Mr Harvey’s appeal against that decision was heard by HHJ on 5 November 2015 and was dismissed. His subsequent appeal to the Court of Appeal was heard on 15 December 2016.
Henderson LJ gave the judgment of the Court, with which Sir Stephen Tomlinson and Gross LJ concurred.
Henderson LJ was satisfied that HHJ had carefully considered the authorities arising out of Turner v Royal Bank of Scotland [2000] BPIR 683 summarised as follows:
“First, the court, on the hearing of a bankruptcy petition at least, has a duty to consider, on the material before it, whether the conditions for the making of a bankruptcy order are satisfied…Second on such a hearing where there has been a previous hearing on the merits, whilst the court ought always to ask itself whether the arguments have been previously run and failed, and, why arguments now advanced have not been run before, absent a change of circumstances or some other special or good reasons or circumstances, the debtor cannot go back on the hearing of the petition…to re-argue or reiterate arguments presented earlier, or which he had an opportunity to present. The basis of this principle (which has been referred to in the recent cases as the Turner principle) is that to hold otherwise would be to encourage a waste of court time, a waste of the parties’ money and defeat the obvious purpose of the statutory scheme which was that arguments on whether or not there was a genuine debt ought to be raised at the earliest stage i.e. on the application to set aside the statutory demand.”
Counsel for Mr Harvey argued that there was no issue estoppel or res judicata as the original judgment on the first statutory demand had been set aside and that the Turner principle did not apply because Mr Harvey was not running the same argument at a bankruptcy hearing. Finally, Mr Harvey submitted that there was a material change in circumstances because of the new evidence advanced.
Henderson LJ agreed that the case was not one of res judicata or issue estoppel. However, he held that the Turner principle ought to apply in this case when Mr Harvey was:
“not only seeking to rely on the same arguments as before, but he chose on three separate occasions not to pursue a possible appeal against the original decision ….”
On the first appeal to the Court of Appeal in 2013, Mr Harvey had expressly abandoned the promissory estoppel argument.
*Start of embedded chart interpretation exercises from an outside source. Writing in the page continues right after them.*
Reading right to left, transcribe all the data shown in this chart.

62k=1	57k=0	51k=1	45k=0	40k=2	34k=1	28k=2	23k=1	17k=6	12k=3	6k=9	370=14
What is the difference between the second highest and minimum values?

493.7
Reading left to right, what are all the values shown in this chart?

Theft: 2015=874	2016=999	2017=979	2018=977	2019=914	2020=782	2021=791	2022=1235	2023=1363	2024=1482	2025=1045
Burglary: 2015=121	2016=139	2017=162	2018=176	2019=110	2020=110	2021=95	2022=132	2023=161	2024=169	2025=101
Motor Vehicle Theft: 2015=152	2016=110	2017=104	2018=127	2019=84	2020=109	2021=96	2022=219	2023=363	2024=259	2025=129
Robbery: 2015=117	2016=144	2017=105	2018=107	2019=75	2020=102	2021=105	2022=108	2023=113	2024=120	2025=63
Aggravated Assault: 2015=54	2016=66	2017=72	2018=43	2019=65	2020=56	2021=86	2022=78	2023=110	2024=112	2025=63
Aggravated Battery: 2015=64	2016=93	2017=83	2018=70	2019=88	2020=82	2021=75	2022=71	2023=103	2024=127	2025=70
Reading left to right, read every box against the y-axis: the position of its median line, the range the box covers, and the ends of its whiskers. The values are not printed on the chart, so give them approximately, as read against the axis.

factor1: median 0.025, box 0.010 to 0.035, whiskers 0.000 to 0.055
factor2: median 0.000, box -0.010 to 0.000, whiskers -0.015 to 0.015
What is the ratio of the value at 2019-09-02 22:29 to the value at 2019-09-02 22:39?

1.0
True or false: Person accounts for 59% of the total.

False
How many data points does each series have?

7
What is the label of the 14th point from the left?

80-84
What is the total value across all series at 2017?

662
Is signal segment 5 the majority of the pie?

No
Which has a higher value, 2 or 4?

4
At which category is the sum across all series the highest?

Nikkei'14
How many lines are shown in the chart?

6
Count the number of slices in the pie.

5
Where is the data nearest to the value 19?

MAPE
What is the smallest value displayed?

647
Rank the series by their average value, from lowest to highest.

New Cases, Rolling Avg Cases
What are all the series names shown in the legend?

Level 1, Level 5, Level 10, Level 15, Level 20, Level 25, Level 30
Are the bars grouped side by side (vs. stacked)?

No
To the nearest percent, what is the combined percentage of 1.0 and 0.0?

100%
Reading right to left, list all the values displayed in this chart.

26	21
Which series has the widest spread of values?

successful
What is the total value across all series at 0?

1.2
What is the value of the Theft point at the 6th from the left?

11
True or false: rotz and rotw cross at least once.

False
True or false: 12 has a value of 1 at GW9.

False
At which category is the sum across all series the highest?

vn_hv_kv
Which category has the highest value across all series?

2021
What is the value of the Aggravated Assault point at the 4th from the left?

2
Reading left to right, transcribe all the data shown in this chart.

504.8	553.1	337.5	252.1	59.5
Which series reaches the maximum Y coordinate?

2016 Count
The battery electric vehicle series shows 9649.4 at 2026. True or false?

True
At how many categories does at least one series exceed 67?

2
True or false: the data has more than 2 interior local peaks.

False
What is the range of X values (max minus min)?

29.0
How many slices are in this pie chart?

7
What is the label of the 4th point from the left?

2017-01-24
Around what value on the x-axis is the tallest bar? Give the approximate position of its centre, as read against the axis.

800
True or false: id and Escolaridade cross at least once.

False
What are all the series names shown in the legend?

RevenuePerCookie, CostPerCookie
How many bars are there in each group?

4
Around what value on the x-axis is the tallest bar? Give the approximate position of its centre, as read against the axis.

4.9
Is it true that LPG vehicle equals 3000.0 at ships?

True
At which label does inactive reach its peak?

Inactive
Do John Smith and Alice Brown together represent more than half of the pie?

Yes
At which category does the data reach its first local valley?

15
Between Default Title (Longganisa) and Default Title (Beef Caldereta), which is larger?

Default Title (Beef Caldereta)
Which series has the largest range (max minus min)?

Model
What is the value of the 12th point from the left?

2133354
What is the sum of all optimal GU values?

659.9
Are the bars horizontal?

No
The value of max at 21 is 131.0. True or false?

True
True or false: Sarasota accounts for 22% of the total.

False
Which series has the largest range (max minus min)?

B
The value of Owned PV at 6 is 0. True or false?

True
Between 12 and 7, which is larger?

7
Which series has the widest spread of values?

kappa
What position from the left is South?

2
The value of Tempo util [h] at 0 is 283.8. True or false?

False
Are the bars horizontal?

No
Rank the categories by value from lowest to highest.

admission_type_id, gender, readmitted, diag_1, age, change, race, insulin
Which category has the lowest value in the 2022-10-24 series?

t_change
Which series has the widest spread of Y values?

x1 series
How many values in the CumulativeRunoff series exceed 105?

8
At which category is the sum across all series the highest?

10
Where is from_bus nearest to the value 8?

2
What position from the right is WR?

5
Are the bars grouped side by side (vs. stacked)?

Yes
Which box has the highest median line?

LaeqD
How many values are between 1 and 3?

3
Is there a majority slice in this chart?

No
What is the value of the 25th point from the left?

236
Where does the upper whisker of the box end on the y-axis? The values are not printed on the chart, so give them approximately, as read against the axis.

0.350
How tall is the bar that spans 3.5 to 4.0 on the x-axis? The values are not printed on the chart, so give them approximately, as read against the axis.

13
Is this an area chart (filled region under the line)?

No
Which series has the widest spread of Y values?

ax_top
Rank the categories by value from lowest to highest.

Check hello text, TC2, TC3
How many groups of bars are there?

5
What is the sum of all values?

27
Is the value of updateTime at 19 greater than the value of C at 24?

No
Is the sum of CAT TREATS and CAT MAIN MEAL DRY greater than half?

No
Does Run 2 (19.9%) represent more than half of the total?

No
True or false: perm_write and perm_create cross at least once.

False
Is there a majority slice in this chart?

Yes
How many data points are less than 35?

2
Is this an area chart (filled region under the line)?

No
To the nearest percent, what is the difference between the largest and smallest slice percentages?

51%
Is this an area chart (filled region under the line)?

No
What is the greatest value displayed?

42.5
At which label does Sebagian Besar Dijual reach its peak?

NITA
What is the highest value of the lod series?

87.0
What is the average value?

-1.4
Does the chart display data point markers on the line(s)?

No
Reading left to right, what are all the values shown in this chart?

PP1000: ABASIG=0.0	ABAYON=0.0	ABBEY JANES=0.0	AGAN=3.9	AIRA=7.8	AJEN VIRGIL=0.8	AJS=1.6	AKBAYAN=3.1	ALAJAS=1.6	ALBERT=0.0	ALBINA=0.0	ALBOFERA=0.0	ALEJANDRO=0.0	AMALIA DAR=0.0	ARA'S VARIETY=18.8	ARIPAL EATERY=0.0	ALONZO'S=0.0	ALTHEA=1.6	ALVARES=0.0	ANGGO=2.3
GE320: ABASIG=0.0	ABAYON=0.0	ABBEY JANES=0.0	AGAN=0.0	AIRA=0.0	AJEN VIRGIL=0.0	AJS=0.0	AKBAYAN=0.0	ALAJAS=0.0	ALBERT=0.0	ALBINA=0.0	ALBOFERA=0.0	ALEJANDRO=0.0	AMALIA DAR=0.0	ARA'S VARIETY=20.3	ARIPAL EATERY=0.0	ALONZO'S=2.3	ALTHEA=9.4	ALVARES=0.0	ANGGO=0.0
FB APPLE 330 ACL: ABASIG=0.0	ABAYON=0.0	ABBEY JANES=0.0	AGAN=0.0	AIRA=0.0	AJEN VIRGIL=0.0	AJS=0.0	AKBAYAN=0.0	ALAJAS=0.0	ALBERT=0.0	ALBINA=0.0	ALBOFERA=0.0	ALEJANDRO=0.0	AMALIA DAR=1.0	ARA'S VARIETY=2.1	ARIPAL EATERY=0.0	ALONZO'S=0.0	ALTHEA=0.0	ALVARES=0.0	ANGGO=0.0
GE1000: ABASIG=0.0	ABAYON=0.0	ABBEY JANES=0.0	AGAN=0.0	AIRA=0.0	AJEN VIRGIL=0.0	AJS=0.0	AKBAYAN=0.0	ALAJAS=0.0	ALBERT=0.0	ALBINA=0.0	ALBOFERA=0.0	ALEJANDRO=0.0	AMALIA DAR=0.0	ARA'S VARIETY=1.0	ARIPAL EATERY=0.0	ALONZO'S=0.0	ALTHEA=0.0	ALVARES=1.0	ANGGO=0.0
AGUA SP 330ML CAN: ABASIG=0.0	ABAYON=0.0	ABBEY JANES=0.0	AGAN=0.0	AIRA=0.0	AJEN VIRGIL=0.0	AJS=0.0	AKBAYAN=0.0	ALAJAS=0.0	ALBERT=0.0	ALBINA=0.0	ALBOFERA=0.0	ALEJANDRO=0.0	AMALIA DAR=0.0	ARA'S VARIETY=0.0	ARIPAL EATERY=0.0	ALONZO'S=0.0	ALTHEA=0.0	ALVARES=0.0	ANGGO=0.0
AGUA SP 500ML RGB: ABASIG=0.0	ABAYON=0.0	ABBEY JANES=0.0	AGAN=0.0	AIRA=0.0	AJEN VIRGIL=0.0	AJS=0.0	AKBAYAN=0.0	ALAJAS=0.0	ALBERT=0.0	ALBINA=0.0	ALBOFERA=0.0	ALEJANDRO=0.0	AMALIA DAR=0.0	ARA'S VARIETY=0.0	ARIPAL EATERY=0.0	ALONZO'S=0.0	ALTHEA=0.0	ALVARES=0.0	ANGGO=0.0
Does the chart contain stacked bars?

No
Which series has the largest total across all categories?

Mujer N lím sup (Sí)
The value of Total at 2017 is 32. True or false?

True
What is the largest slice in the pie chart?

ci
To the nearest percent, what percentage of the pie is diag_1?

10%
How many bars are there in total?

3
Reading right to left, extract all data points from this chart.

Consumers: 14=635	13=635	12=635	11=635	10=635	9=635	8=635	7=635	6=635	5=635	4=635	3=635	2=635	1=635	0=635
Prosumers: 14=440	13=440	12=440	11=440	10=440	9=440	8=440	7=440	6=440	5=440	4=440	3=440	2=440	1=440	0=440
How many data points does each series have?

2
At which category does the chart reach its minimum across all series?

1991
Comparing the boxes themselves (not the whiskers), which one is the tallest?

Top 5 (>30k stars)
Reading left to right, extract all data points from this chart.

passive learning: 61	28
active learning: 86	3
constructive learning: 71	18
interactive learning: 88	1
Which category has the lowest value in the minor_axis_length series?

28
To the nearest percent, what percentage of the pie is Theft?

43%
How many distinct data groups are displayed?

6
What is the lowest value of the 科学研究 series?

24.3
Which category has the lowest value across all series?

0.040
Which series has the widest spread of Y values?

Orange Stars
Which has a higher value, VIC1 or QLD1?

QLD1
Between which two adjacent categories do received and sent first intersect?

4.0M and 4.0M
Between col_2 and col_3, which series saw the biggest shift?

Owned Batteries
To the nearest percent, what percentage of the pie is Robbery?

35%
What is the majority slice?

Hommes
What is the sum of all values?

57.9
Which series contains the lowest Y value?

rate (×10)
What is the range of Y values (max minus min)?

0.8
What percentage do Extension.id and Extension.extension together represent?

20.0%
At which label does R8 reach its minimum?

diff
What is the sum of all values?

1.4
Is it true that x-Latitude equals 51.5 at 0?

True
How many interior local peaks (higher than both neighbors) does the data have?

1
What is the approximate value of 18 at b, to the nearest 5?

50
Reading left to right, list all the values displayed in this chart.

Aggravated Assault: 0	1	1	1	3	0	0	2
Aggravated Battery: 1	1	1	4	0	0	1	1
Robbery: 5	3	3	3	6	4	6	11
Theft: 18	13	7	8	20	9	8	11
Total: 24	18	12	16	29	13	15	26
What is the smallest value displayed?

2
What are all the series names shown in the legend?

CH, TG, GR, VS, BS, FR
Henderson LJ also concluded that the DJ and HHJ had been correct to conclude that the new evidence advanced by Mr Harvey did not give rise to a special or exceptional circumstance to allow the argument to be re-visited.
Henderson LJ considered that the promissory estoppel argument itself faced considerable difficulty in that the doctrine presupposes the existence of a legal relationship between the parties. At the time that conversation took place between Mr Harvey and the bank they were not in a contractual relationship. However, he did not reach a final conclusion on the point but went on to consider whether Mr Harvey had a reasonable prospect of success in his own case. He concluded that he did not because of the “inherent implausibility of his case”. He found that Mr Harvey was an experienced man of business and that even if the bank manager had told him that the bank would never enforce the guarantee he could not have taken that seriously when he knew that the bank would not proceed to lend funds without the guarantee in place.
It is perhaps ironic that Mr Harvey has been able to put off the evil day when he has to confront his guarantee liability for so long, given the resounding backing given to the Turner principle by the Court of Appeal in a fairly unique situation.
The message is clear though that parties get no second bite at the cherry in bankruptcy proceedings.